New research in mice identifies a group of brain cells that may be responsible for this behavior. The cells are part of a neural feedback loop that influences the palatability of food and drink and entices animals to keep consuming, the team reported August 24, 2020, in the journal Cell. The finding helps scientists begin to answer the question of why it’s so easy to overeat.
“These neurons essentially control the transition from sampling to savoring,” says study leader Scott Sternson, a group leader at the Howard Hughes Medical Institute’s Janelia Research Campus. “They’re not controlling food-seeking behavior—they’re prolonging consumption once it’s begun.”
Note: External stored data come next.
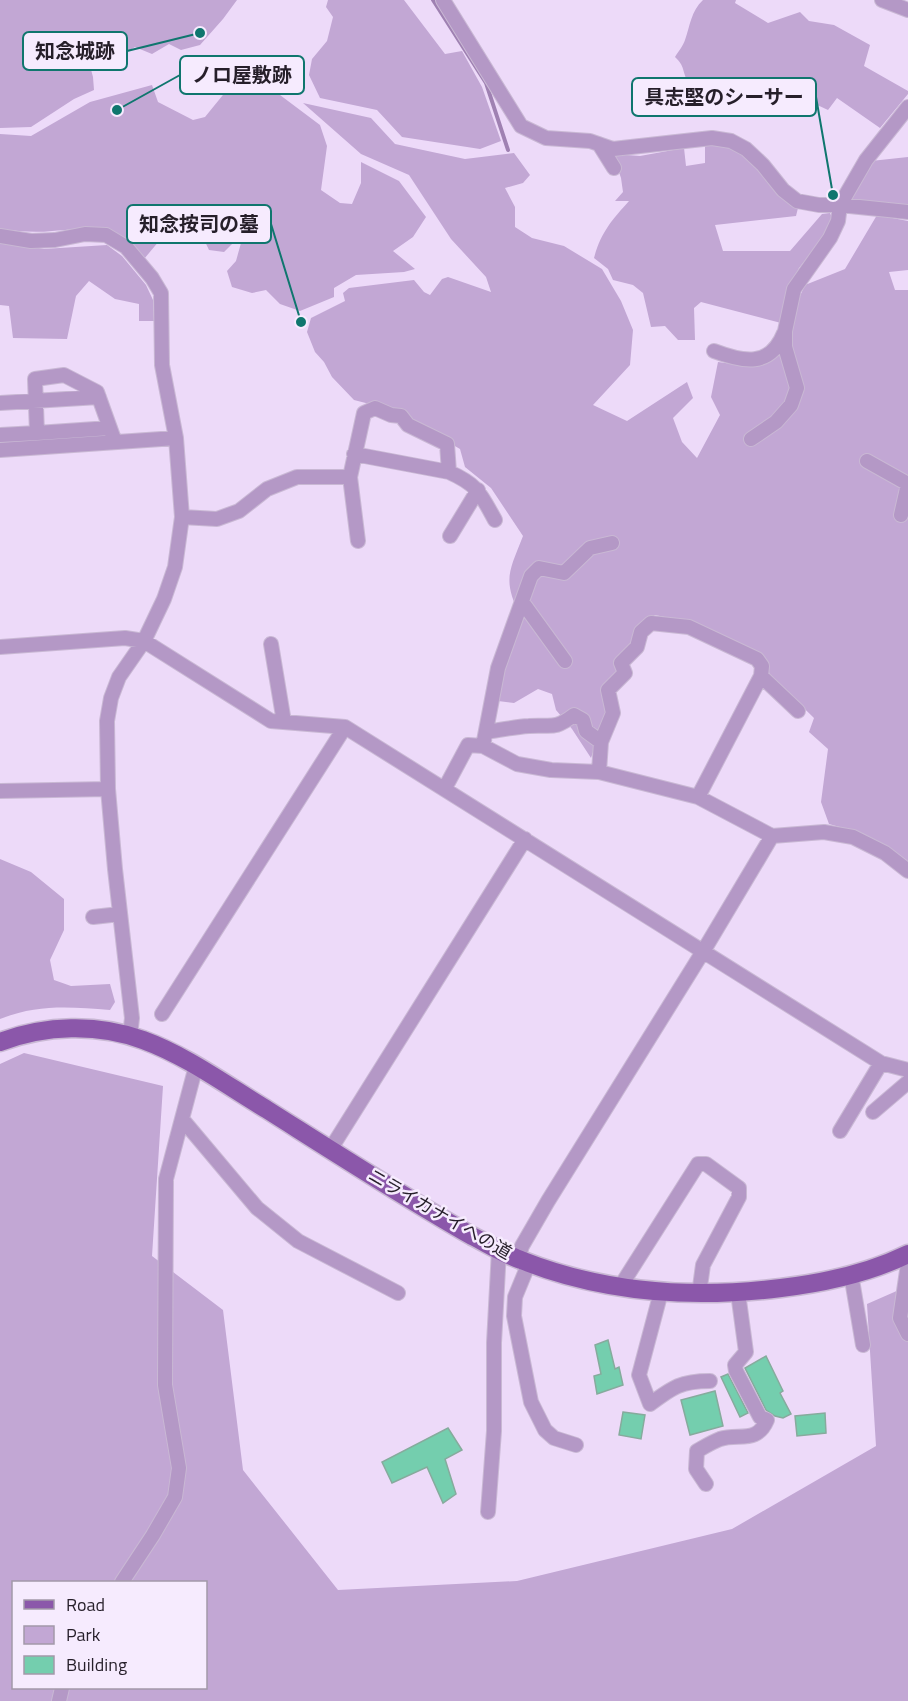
<svg xmlns="http://www.w3.org/2000/svg" width="908" height="1701" viewBox="0 0 908 1701" font-family="'Titillium Web','Noto Sans JP',sans-serif">
<style>
.green{fill:#c2a7d4;fill-rule:evenodd}
.lines{fill:none;stroke-linecap:round;stroke-linejoin:round}
.stream{stroke:#9f81b2;stroke-width:4}
.building{fill:#74ceae;stroke:#86ab9d;stroke-width:1.5}
.minor-casing{stroke:#c9b8d4;stroke-width:16}
.major-casing{stroke:#c9b8d4;stroke-width:21}
.minor{stroke:#b498c6;stroke-width:14}
.major{stroke:#8b57aa;stroke-width:18}
.labels{text-anchor:middle;stroke-width:5;stroke-linejoin:round;paint-order:stroke}
.street-label{font-size:18px;fill:#261f2a;stroke:#f6ebfe}
.leader{fill:none;stroke:#0f766e;stroke-width:2}
.callout-dot{fill:#0f766e;stroke:#f6ebfe;stroke-width:2}
.callout{fill:#f6ebfe;stroke:#0f766e;stroke-width:2}
.callout-label{font-size:20px;text-anchor:middle;font-weight:bold;fill:#261f2a}
</style>
<rect width="100%" height="100%" fill="#eddaf9"/>
<!-- green -->
<path class="green" d="M0,0H237L223,19L200,45L181,50L169,44L152,54L135,47L100,69L89,62L93,77L94,90L74,99L31,127L0,128Z
M328,0H404L445,54L462,51L482,87L501,141L480,149L402,137L377,110L320,98L309,75L312,59L327,41L333,17L326,7Z
M703,0H736L735,3L768,23L800,12L809,21L834,25L870,45L864,66L908,91V94L880,128L837,98L828,110L783,89L776,103L740,92L729,116C714,108 695,99 688,82C682,71 685,66 675,57C678,52 683,46 685,40C690,26 691,11 703,0Z
M251,79L260,80L320,125L327,146L321,190L340,203L352,204L361,183V162L399,181L426,217L413,237L393,251L415,269L404,272L356,275L334,288V297L300,311L280,304L266,290L252,293L232,287L227,271L236,261L241,243L234,242L224,252L209,250L200,231L189,237L170,228L144,259C113,221 96,228 52,231C34,233 17,231 0,229V134L31,136L90,102L152,85L158,102L193,120L205,117L227,90L237,92Z
M303,103L371,118L395,144L465,159L514,153L530,175L523,183L505,188L515,207V227L532,238L564,246L602,269L621,301L633,330L630,365L593,405L627,421L687,382L693,398L673,418L682,442L697,458L720,415L711,397L718,362C753,367 778,368 792,330C795,323 794,315 796,307C798,299 802,292 805,285L845,269L877,215L908,221V270L889,272L895,290H908V476L896,513L908,516V862L864,834L829,824L821,802L828,749L809,732L814,718L770,675L763,655L692,623L655,615L637,627L633,641L616,658L618,670L603,686L607,711L591,758L572,729L556,710L552,694L538,689L514,703L498,701L505,670L521,617C502,580 509,572 523,536L491,488L465,467L460,449L393,410L354,400L332,377L324,362L315,352L307,332L311,318L345,301L343,293L349,288L414,280L424,292L430,295L442,279L448,277L491,292L486,277L451,239L409,175L361,154Z
M729,144L743,152L798,208L796,216L715,225L723,251H790L822,214L830,213L832,218L823,238L799,268L788,292L781,323L701,302L694,308L695,340H678L665,326L651,327L643,293L633,285L613,280L608,269L594,258C601,232 612,220 629,201H615L623,192L621,178L613,154L640,156L684,148L686,166L705,163V145Z
M908,157V207L850,199L871,161Z
M0,241L44,249L107,245L122,256L146,285L153,300L154,321H139V304L115,299L89,281L76,296L67,339L13,338L9,306L0,305Z
M0,859L31,872L64,899V930L50,960L54,980L71,986L110,984L115,1002L110,1010C70,1007 38,1004 0,1019Z
M24,1053L163,1086L152,1256L223,1310L243,1470L338,1590L517,1581L732,1529L876,1446L867,1304L908,1286V1701H0V1064ZM14,1582H206V1688H14Z"/>
<g class="lines">
<!-- stream -->
<path class="stream" d="M433,0L486,83L508,150"/>
</g>
<!-- building -->
<path class="building" d="M608,1340L615,1369L619,1367L623,1385L597,1394L594,1376L601,1374L595,1345Z
M766,1356L783,1391L780,1393L791,1414L783,1418L775,1416L766,1410L745,1368Z
M728,1374L748,1413L740,1417L721,1377Z
M715,1391L723,1426L690,1435L681,1400Z
M623,1412L645,1415L641,1439L619,1435Z
M825,1413L826,1433L797,1436L795,1416Z
M448,1428L462,1450L445,1459L456,1494L443,1503L427,1467L392,1483L382,1462Z"/>
<g class="lines">
<!-- minor casing -->
<g class="minor-casing">
<path id="minor" d="M443,0L521,126L546,138L590,141L613,149L712,138L731,141L746,149L763,165L783,190L797,201L819,205H840L908,212
M882,0L908,10
M599,144L614,168
M0,236L31,241L55,240L85,234L106,235L126,247L152,278L161,293L162,365L176,438L182,517L175,567L164,599L144,641L119,677L111,698L107,721L108,789L115,869L132,1018L130,1036
M714,351C743,362 770,368 784,333
M0,403L99,397
M110,428L37,433L35,379L64,375L97,392L115,442
M0,435L37,433
M751,439L776,422L791,405L797,388L785,347V331L794,289L830,238L838,221L840,205L866,160L908,107
M0,450L176,438
M867,461L908,484
M449,472C478,485 480,493 495,520
M350,477L364,413L375,408L391,415L401,416L408,425L447,444L449,472L354,454
M901,515L908,484
M182,517L217,519L239,511L267,489L297,477H350L358,541
M450,536L478,490
M523,603L565,661
M271,644L284,722
M0,647L125,638L144,641L271,721L345,727L881,1063L908,1070
M761,676L798,711
M486,732C500,730 514,727 529,726C551,724 553,731 574,715L583,720L586,731L601,742L599,772
M601,742L613,713L608,690L625,673L621,663L637,647L641,632L651,623L689,627L757,659L762,666L761,676L698,797
M483,746L498,668L531,576L539,568L564,573L590,548L612,543
M445,788L468,745L483,746L517,764L551,770L599,772L698,797L772,836L824,832L853,837L885,853L908,871
M0,791L108,789
M93,917L120,914
M162,1014L345,727
M873,1112L908,1082
M182,1119L257,1208L298,1241L398,1293
M840,1131L881,1063
M330,1150L525,839
M518,1259L522,1246L548,1201L704,950L772,836
M529,1263L515,1297L514,1316L531,1402L545,1430L554,1438L576,1445
M908,1264L900,1318L908,1334
M851,1274L863,1345
M620,1287L698,1164H706L739,1188V1197L703,1265L699,1294
M661,1292L639,1375L650,1404C673,1387 681,1381 710,1381
M706,1484L696,1469L697,1451C704,1447 712,1442 720,1439C739,1433 757,1444 767,1420L760,1417L736,1371L735,1365L746,1352L738,1293
M488,1512L494,1431V1343L499,1250
M122,1582L153,1535L175,1497L179,1468L165,1385L166,1179L196,1066
M59,1701L62,1688"/>
</g>
<!-- major casing -->
<g class="major-casing">
<path id="major" d="M0,1042C45,1025 97,1023 143,1040C187,1056 226,1085 266,1109C334,1152 402,1196 472,1236C488,1244 504,1254 521,1260C604,1293 693,1299 781,1288C823,1283 869,1273 908,1254"/>
</g>
<!-- minor -->
<use href="#minor" class="minor"/>
<!-- major -->
<use href="#major" class="major"/>
</g>
<g class="labels">
<!-- street labels -->
<g class="street-label">
<text transform="translate(440 1214) rotate(30)" y="6">ニライカナイへの道</text>
</g>
</g>
<!-- callouts -->
<path class="leader" d="M200 33L127 51M117 110L180 75M833 195L816 97M301 322L271 224"/>
<g class="callout-dot">
<circle cx="200" cy="33" r="6"/>
<circle cx="117" cy="110" r="6"/>
<circle cx="833" cy="195" r="6"/>
<circle cx="301" cy="322" r="6"/>
</g>
<g class="callout">
<rect x="23" y="32" width="104" height="38" rx="6"/>
<rect x="180" y="56" width="124" height="38" rx="6"/>
<rect x="632" y="78" width="184" height="38" rx="6"/>
<rect x="127" y="205" width="144" height="38" rx="6"/>
</g>
<g class="callout-label">
<text x="75" y="58">知念城跡</text>
<text x="242" y="82">ノロ屋敷跡</text>
<text x="724" y="104">具志堅のシーサー</text>
<text x="199" y="231">知念按司の墓</text>
</g>
<!-- legend -->
<rect x="12" y="1581" width="195" height="108" fill="#f6ebfe" stroke="#a399a9" stroke-width="1.5"/>
<rect x="24" y="1600" width="30" height="9" fill="#8b57aa" stroke="#a399a9" stroke-width="1.5"/>
<text x="66" y="1611" font-size="18" fill="#261f2a">Road</text>
<rect x="24" y="1626" width="30" height="18" fill="#c2a7d4" stroke="#a399a9" stroke-width="1.5"/>
<text x="66" y="1641" font-size="18" fill="#261f2a">Park</text>
<rect x="24" y="1656" width="30" height="18" fill="#74ceae" stroke="#a399a9" stroke-width="1.5"/>
<text x="66" y="1671" font-size="18" fill="#261f2a">Building</text>
</svg>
Eating and drinking are both complex, multi-step behaviors that require the brain to pull together many different kinds of signals, from the smell of an enticing meal to the sensation of a full stomach. Researchers break down these behaviors into simpler steps to understand individual pieces—for example, the neurons that drive animals to look for food are different from the neurons that keep them eating. But while hunger and thirst are usually treated as totally separate motivations, Sternson says, “We suspected that there was quite a bit of overlap and probably some sharing of neural circuitry.”
Led by research scientist Rong Gong, Sternson’s team mapped neural circuits in the mouse brain to identify potential connection points between hunger and thirst pathways. One set of neurons seemed especially interesting—a cluster of cells next to the locus coeruleus, a region in the brainstem that controls attention and motivation. Scientists hadn’t extensively studied this set of neurons, nicknamed the periLC neurons, because it’s been hard to record their activity in freely moving animals.
Sternson’s team developed a new technique to monitor these neurons, using a mini microscope to watch the nerve cell activity while the mice ate food pellets and drank a sweet reward.
The periLC neurons are part of a neural circuit that encourages mice to keep consuming, the team found. These neurons fired less than usual when mice were eating or drinking. And when the researchers blocked the neurons’ activity, the mice feasted. This suggests that the neurons drive a cycle of consumption, Sternson says—food and water stop the neurons from firing, which promotes even more consumption.
This circuitry is specific to fostering ongoing consumption, not to other parts of the eating or drinking process—the periLC neurons didn’t respond, for instance, when mice were just foraging in their cages. And their response was stronger in situations when eating or drinking might be more pleasurable, such as when mice were hungry or thirsty, or when they were snacking on something especially sweet.
“You automatically switch into this high-gear consumption mode once you have things that either taste good or satisfy a real physiological need,” Sternson says—and that’s what these neurons appear to direct.